Conflicting Economic News on the Horizon

While last week’s release of June’s employment report again signaled the robustness of the U.S. economy, the Trump administration’s trade disputes with China and other trading partners puts a dark cloud in the horizon. Obviously, the 213,000 jobs created in June have a favorable immediate effect, but the increase in U.S. import tariffs has a more pernicious delayed impact.

Raising import tariffs automatically boosts the cost to American consumers of imported goods, although many of those goods are already in stores or on the way to the U.S. (presumably without those additional costs). So consumers will not see their impact right away.

The expected retaliation of other countries, such as China’s or Canada’s threats to raise tariffs against U.S.-made goods, will have an impact on American manufacturers, who are likely to lose that business unless they are able to find other markets for their products. The final result, in the worst-case scenario, is that they will be forced to reduce production and lay off some workers.

Jobs Situation Remains Strong

As stated, the number of people employed rose in June by 213,000 workers. Private as well as  public sectors contributed to the increase.
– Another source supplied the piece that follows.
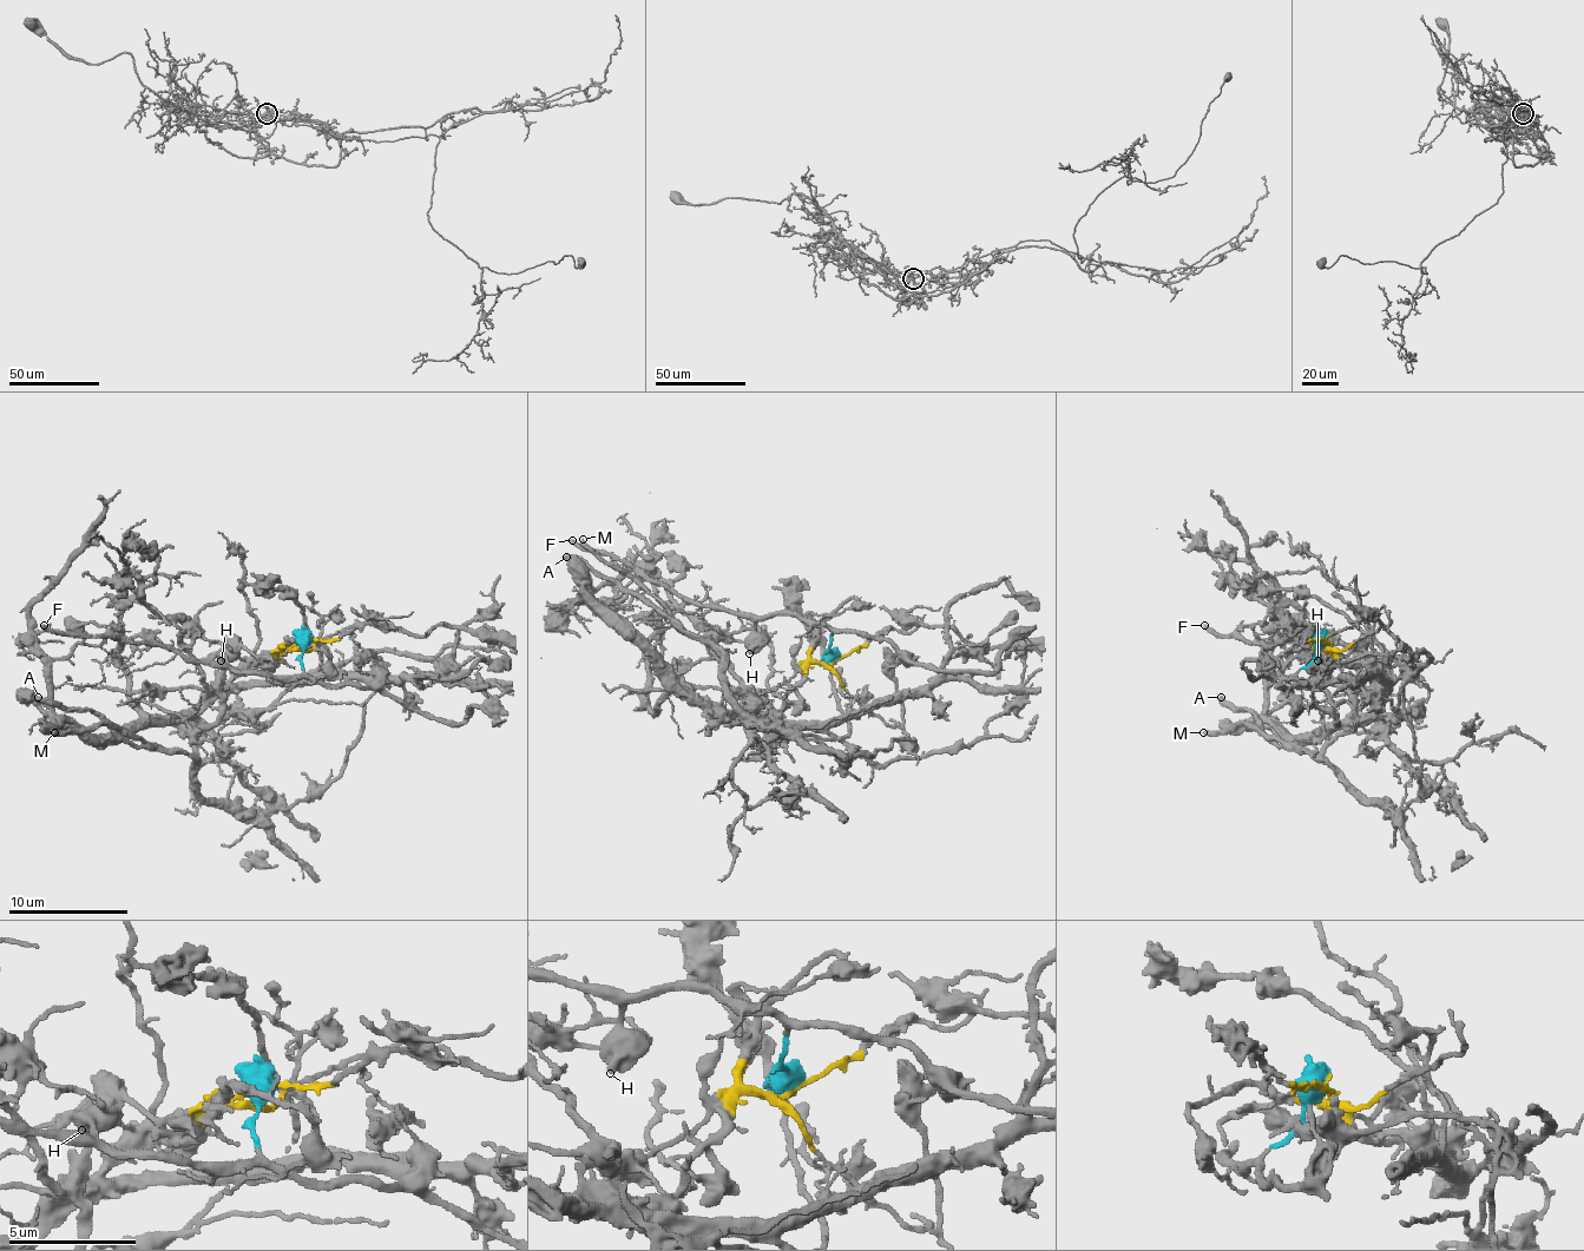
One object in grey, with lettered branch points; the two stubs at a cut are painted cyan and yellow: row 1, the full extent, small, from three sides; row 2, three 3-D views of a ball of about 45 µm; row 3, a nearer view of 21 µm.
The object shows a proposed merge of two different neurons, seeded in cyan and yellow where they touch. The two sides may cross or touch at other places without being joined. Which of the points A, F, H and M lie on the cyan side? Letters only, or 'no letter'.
F, H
The private sector added 202,000 jobs, shown by the red line in the chart below, with the government accounting for the difference of 11,000 jobs.
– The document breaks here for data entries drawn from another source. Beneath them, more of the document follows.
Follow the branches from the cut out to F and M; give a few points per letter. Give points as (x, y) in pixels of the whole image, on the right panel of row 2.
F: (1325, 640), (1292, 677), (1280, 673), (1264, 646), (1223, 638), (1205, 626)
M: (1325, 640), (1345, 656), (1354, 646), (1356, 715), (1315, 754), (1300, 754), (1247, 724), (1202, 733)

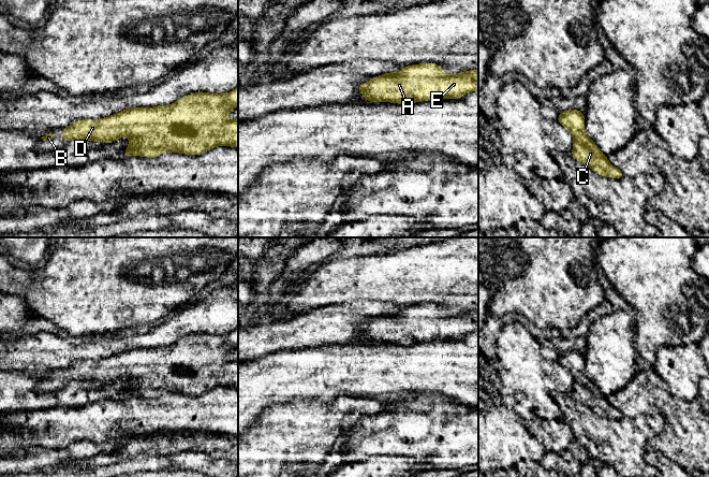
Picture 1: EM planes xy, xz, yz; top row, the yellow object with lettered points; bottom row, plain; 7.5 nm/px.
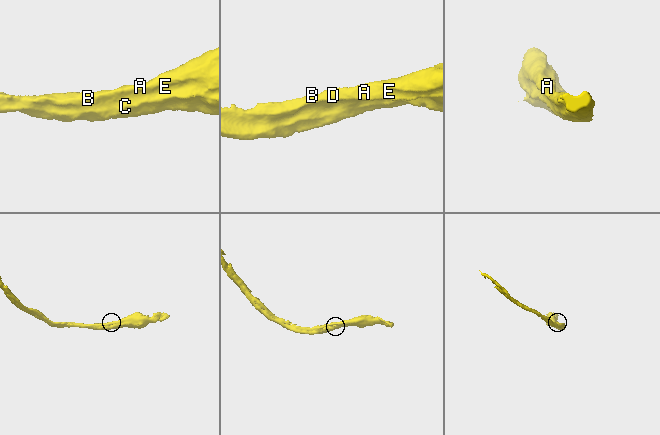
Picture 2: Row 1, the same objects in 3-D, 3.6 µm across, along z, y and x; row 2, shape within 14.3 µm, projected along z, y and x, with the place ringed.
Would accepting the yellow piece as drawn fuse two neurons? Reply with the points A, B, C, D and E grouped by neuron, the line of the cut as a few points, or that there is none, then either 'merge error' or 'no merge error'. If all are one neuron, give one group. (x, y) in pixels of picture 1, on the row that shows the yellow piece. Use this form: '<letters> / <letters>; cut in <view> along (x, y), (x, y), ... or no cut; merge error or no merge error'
A B C D E; no cut; no merge error

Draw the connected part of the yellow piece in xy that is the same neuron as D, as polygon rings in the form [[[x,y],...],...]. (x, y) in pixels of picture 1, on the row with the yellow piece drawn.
[[[238,87],[224,95],[196,92],[184,96],[171,105],[128,109],[97,121],[90,119],[78,120],[61,130],[61,133],[64,141],[85,140],[105,143],[113,142],[127,135],[130,140],[130,144],[124,150],[123,157],[143,156],[154,158],[164,151],[201,155],[219,145],[238,147],[238,119],[226,119],[226,115],[236,106],[238,106]]]

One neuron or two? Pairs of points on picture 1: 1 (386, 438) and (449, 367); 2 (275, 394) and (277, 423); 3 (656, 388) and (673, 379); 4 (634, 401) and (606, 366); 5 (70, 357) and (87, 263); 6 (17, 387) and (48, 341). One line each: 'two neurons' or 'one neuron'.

As has been the case for over a year now, employment at the Federal level has been declining while state and local governments continue to add workers.
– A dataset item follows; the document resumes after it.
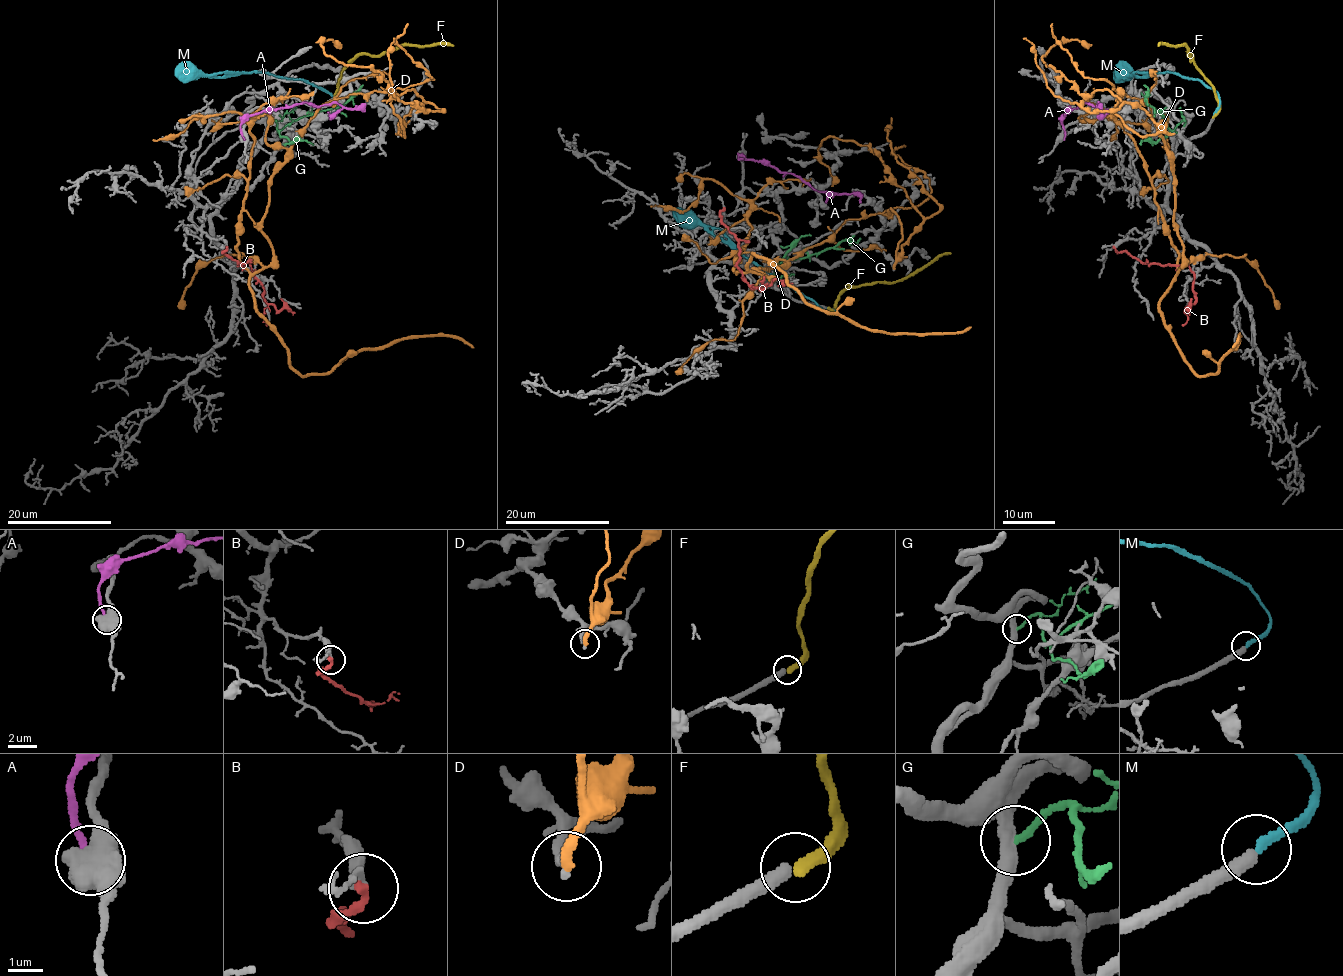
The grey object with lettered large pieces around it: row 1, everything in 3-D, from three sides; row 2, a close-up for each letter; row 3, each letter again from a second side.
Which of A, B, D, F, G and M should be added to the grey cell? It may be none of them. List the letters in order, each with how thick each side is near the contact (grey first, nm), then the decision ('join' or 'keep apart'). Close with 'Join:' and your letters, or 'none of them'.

Another bit of good news is that more workers joined the labor force in June, after several months of declines.

The labor participation rate, that is the number of employed plus those who are actively looking for a job as a percentage of the total working-age population, rose to 62.9% in June following several months of declines.

Even though this increase is welcome news, it is hardly sufficient to erase the steady decline in the participation rate that we’ve seen since the late 1990s. Overall participation rate peaked at the end of the 20th century, when it was 67.1%. Since then, it has fallen by 4.2 percentage points. Unless this long-term trend is reversed, we should expect further declines as more and more Baby Boomers reach retirement age.

Remodeling Expenditures Rise

The residential remodeling market is thriving. Homeowners increased their spending on remodeling in May to an annualized rate of $203.7 billion, up nearly 1 percent from the prior month.

This output is running 5% higher than it was a year ago, when homeowners were spending for remodeling at the rate of just under $195 billion.

Mortgage Rates Slip Again

Another week brought another drop in mortgage rates. Although the recent declines are relatively small, only a few basis points each week, their cumulative effect should be favorable to the housing markets. Lower rates simply mean that more prospective home buyers will be able to afford a home. Also, the falling rates help absorb the financial impact that rising home prices have on prospective homeowners.

Manuel Gutierrez, Consulting Economist to NKBA

Explanation of NKBA’s Economic Indicators Dashboard

The dashboard displays the latest value of each economic indicator with a colored triangle that highlights visually the recent trend for each of the drivers. “Green” is a positive signal, indicating that the latest value is improving; “Yellow,” as it’s commonly understood, denotes caution because the variable may be changing direction; “Red” indicates that the variable in question is declining, both in its current value and in relation to the recent past.

Note that all the data, except for “mortgage rate” and “appliance-store sales” are seasonally adjusted and are represented at annual rates.

Remodeling Expenditures. This is the amount of money spent on home improvement projects during the month in question. It covers all work done for privately owned homes (excludes rentals, etc.). The data are in billions of dollars and are issued monthly by the U.S. Department of Commerce.

Single-Family Starts.  This is the number of single-family houses for which construction was started in the given month. The data are in thousands of houses and are issued monthly by the U.S. Department of Commerce.

Existing-Home Sales. These data are issued monthly by the National Association of Realtors and capture the number of existing homes that were sold in the previous month.

High-End Home Sales. This series are sales of new homes priced at $750,000 and higher. The data are released quarterly by the U.S. Department of Commerce and are not seasonally adjusted. Thus, a valid comparison is made to the same quarter of prior year.

Mortgage Rate. We have chosen the rate on 30-year conventional loans that is issued by the Federal Home Loan Mortgage Corporation (known popularly as Freddie Mac.) Although there are a large number of mortgage instruments available to consumers, this one is still the most commonly used.

Employees in Residential Remodeling. This indicator denotes the number of individuals employed in construction firms that do mostly residential remodeling work.

Building-Materials Sales. These data, released monthly by the Department of Commerce, capture total sales of building materials, regardless of whether consumers or contractors purchased them. However, we should caution that the data also includes sales to projects other than residential houses.

Appliance-Store Sales. This driver captures the monthly sales of stores that sell mostly household appliances; the data are stated at an annual rate. We should not confuse this driver with total appliance sales, since they are sold by other types of stores such as home centers, for instance.